Copy out the material below, replacing "NEWSLETTER" with "BOLETIM" wherever it appears and leaving everything else unchanged.
************
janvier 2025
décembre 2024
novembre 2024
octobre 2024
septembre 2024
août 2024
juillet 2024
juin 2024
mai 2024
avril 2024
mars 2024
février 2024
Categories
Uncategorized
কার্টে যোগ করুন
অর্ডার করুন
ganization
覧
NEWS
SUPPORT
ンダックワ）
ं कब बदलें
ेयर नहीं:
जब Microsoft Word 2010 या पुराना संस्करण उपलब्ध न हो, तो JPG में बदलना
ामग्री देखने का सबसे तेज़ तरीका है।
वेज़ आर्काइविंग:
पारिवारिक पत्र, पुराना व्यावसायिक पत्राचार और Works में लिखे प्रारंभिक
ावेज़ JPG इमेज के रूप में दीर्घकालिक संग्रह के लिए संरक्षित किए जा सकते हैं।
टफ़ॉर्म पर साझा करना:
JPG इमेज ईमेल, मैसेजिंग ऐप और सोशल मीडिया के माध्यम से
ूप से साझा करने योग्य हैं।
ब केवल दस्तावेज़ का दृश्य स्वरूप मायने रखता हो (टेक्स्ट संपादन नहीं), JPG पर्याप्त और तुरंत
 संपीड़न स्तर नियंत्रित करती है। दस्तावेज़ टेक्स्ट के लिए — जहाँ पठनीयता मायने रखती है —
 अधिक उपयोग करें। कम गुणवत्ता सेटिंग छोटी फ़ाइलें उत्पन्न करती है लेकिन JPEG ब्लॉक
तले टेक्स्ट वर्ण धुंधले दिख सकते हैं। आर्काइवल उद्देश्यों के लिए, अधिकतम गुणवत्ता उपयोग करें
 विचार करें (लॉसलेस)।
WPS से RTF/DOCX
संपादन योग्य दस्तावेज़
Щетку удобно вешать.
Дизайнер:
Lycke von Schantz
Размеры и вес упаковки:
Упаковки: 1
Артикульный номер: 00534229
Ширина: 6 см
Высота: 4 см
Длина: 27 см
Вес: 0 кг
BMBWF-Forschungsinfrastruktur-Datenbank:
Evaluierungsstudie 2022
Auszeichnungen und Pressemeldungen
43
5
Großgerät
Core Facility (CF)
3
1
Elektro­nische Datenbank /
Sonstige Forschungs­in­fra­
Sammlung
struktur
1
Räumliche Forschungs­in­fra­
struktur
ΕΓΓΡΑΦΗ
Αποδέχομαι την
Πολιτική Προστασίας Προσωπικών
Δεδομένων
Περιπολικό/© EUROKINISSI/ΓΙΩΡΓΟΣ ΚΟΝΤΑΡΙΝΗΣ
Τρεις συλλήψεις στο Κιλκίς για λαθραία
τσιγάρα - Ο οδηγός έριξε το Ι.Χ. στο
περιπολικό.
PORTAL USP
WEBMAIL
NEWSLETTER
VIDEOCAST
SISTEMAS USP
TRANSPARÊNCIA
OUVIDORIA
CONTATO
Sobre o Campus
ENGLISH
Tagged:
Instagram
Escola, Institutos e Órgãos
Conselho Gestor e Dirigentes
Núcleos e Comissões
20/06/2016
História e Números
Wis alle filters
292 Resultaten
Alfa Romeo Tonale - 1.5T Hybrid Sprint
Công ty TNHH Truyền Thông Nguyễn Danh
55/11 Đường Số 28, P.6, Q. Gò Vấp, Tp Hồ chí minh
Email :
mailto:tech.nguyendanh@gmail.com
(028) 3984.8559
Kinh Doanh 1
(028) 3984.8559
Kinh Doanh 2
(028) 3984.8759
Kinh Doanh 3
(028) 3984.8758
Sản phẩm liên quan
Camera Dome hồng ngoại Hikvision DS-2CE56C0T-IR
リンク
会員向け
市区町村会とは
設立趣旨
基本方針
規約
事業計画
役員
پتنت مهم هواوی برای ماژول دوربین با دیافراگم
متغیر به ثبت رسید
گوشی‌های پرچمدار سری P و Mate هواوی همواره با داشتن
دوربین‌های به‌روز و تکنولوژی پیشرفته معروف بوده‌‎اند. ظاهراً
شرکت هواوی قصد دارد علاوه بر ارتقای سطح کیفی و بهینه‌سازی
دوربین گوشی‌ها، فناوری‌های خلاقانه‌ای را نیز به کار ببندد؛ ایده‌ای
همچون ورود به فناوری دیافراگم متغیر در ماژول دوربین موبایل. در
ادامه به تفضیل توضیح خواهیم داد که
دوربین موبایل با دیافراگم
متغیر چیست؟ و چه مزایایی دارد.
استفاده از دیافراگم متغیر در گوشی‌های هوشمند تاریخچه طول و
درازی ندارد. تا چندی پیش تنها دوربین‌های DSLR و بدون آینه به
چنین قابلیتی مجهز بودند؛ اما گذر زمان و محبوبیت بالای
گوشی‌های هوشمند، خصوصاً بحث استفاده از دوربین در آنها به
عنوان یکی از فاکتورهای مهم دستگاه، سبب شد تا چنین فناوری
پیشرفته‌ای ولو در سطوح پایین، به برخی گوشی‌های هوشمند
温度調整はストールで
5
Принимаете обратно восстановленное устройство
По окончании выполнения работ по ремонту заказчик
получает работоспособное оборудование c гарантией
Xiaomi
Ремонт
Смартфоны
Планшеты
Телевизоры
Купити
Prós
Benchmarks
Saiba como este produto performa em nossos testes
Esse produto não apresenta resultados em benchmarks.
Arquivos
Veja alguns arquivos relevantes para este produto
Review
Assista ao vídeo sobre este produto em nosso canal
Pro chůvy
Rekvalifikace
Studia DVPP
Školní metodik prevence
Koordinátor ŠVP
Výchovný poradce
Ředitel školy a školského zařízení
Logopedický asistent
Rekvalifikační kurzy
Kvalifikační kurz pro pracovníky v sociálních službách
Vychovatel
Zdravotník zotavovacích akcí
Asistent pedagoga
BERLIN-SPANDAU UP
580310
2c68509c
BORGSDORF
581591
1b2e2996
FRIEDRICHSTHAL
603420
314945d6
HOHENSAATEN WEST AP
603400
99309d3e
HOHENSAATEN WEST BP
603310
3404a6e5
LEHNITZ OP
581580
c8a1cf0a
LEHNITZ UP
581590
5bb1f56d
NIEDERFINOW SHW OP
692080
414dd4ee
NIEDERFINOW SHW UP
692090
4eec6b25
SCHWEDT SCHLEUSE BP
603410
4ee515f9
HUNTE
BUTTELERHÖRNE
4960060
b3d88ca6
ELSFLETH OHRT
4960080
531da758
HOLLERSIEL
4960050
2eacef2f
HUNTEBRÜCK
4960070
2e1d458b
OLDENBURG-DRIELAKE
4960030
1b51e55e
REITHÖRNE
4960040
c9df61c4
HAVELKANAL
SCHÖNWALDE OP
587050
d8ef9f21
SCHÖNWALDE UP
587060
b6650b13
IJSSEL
************
*Response box*
janvier 2025
décembre 2024
novembre 2024
octobre 2024
septembre 2024
août 2024
juillet 2024
juin 2024
mai 2024
avril 2024
mars 2024
février 2024
Categories
Uncategorized
কার্টে যোগ করুন
অর্ডার করুন
ganization
覧
NEWS
SUPPORT
ンダックワ）
ं कब बदलें
ेयर नहीं:
जब Microsoft Word 2010 या पुराना संस्करण उपलब्ध न हो, तो JPG में बदलना
ामग्री देखने का सबसे तेज़ तरीका है।
वेज़ आर्काइविंग:
पारिवारिक पत्र, पुराना व्यावसायिक पत्राचार और Works में लिखे प्रारंभिक
ावेज़ JPG इमेज के रूप में दीर्घकालिक संग्रह के लिए संरक्षित किए जा सकते हैं।
टफ़ॉर्म पर साझा करना:
JPG इमेज ईमेल, मैसेजिंग ऐप और सोशल मीडिया के माध्यम से
ूप से साझा करने योग्य हैं।
ब केवल दस्तावेज़ का दृश्य स्वरूप मायने रखता हो (टेक्स्ट संपादन नहीं), JPG पर्याप्त और तुरंत
 संपीड़न स्तर नियंत्रित करती है। दस्तावेज़ टेक्स्ट के लिए — जहाँ पठनीयता मायने रखती है —
 अधिक उपयोग करें। कम गुणवत्ता सेटिंग छोटी फ़ाइलें उत्पन्न करती है लेकिन JPEG ब्लॉक
तले टेक्स्ट वर्ण धुंधले दिख सकते हैं। आर्काइवल उद्देश्यों के लिए, अधिकतम गुणवत्ता उपयोग करें
 विचार करें (लॉसलेस)।
WPS से RTF/DOCX
संपादन योग्य दस्तावेज़
Щетку удобно вешать.
Дизайнер:
Lycke von Schantz
Размеры и вес упаковки:
Упаковки: 1
Артикульный номер: 00534229
Ширина: 6 см
Высота: 4 см
Длина: 27 см
Вес: 0 кг
BMBWF-Forschungsinfrastruktur-Datenbank:
Evaluierungsstudie 2022
Auszeichnungen und Pressemeldungen
43
5
Großgerät
Core Facility (CF)
3
1
Elektro­nische Datenbank /
Sonstige Forschungs­in­fra­
Sammlung
struktur
1
Räumliche Forschungs­in­fra­
struktur
ΕΓΓΡΑΦΗ
Αποδέχομαι την
Πολιτική Προστασίας Προσωπικών
Δεδομένων
Περιπολικό/© EUROKINISSI/ΓΙΩΡΓΟΣ ΚΟΝΤΑΡΙΝΗΣ
Τρεις συλλήψεις στο Κιλκίς για λαθραία
τσιγάρα - Ο οδηγός έριξε το Ι.Χ. στο
περιπολικό.
PORTAL USP
WEBMAIL
BOLETIM
VIDEOCAST
SISTEMAS USP
TRANSPARÊNCIA
OUVIDORIA
CONTATO
Sobre o Campus
ENGLISH
Tagged:
Instagram
Escola, Institutos e Órgãos
Conselho Gestor e Dirigentes
Núcleos e Comissões
20/06/2016
História e Números
Wis alle filters
292 Resultaten
Alfa Romeo Tonale - 1.5T Hybrid Sprint
Công ty TNHH Truyền Thông Nguyễn Danh
55/11 Đường Số 28, P.6, Q. Gò Vấp, Tp Hồ chí minh
Email :
mailto:tech.nguyendanh@gmail.com
(028) 3984.8559
Kinh Doanh 1
(028) 3984.8559
Kinh Doanh 2
(028) 3984.8759
Kinh Doanh 3
(028) 3984.8758
Sản phẩm liên quan
Camera Dome hồng ngoại Hikvision DS-2CE56C0T-IR
リンク
会員向け
市区町村会とは
設立趣旨
基本方針
規約
事業計画
役員
پتنت مهم هواوی برای ماژول دوربین با دیافراگم
متغیر به ثبت رسید
گوشی‌های پرچمدار سری P و Mate هواوی همواره با داشتن
دوربین‌های به‌روز و تکنولوژی پیشرفته معروف بوده‌‎اند. ظاهراً
شرکت هواوی قصد دارد علاوه بر ارتقای سطح کیفی و بهینه‌سازی
دوربین گوشی‌ها، فناوری‌های خلاقانه‌ای را نیز به کار ببندد؛ ایده‌ای
همچون ورود به فناوری دیافراگم متغیر در ماژول دوربین موبایل. در
ادامه به تفضیل توضیح خواهیم داد که
دوربین موبایل با دیافراگم
متغیر چیست؟ و چه مزایایی دارد.
استفاده از دیافراگم متغیر در گوشی‌های هوشمند تاریخچه طول و
درازی ندارد. تا چندی پیش تنها دوربین‌های DSLR و بدون آینه به
چنین قابلیتی مجهز بودند؛ اما گذر زمان و محبوبیت بالای
گوشی‌های هوشمند، خصوصاً بحث استفاده از دوربین در آنها به
عنوان یکی از فاکتورهای مهم دستگاه، سبب شد تا چنین فناوری
پیشرفته‌ای ولو در سطوح پایین، به برخی گوشی‌های هوشمند
温度調整はストールで
5
Принимаете обратно восстановленное устройство
По окончании выполнения работ по ремонту заказчик
получает работоспособное оборудование c гарантией
Xiaomi
Ремонт
Смартфоны
Планшеты
Телевизоры
Купити
Prós
Benchmarks
Saiba como este produto performa em nossos testes
Esse produto não apresenta resultados em benchmarks.
Arquivos
Veja alguns arquivos relevantes para este produto
Review
Assista ao vídeo sobre este produto em nosso canal
Pro chůvy
Rekvalifikace
Studia DVPP
Školní metodik prevence
Koordinátor ŠVP
Výchovný poradce
Ředitel školy a školského zařízení
Logopedický asistent
Rekvalifikační kurzy
Kvalifikační kurz pro pracovníky v sociálních službách
Vychovatel
Zdravotník zotavovacích akcí
Asistent pedagoga
BERLIN-SPANDAU UP
580310
2c68509c
BORGSDORF
581591
1b2e2996
FRIEDRICHSTHAL
603420
314945d6
HOHENSAATEN WEST AP
603400
99309d3e
HOHENSAATEN WEST BP
603310
3404a6e5
LEHNITZ OP
581580
c8a1cf0a
LEHNITZ UP
581590
5bb1f56d
NIEDERFINOW SHW OP
692080
414dd4ee
NIEDERFINOW SHW UP
692090
4eec6b25
SCHWEDT SCHLEUSE BP
603410
4ee515f9
HUNTE
BUTTELERHÖRNE
4960060
b3d88ca6
ELSFLETH OHRT
4960080
531da758
HOLLERSIEL
4960050
2eacef2f
HUNTEBRÜCK
4960070
2e1d458b
OLDENBURG-DRIELAKE
4960030
1b51e55e
REITHÖRNE
4960040
c9df61c4
HAVELKANAL
SCHÖNWALDE OP
587050
d8ef9f21
SCHÖNWALDE UP
587060
b6650b13
IJSSEL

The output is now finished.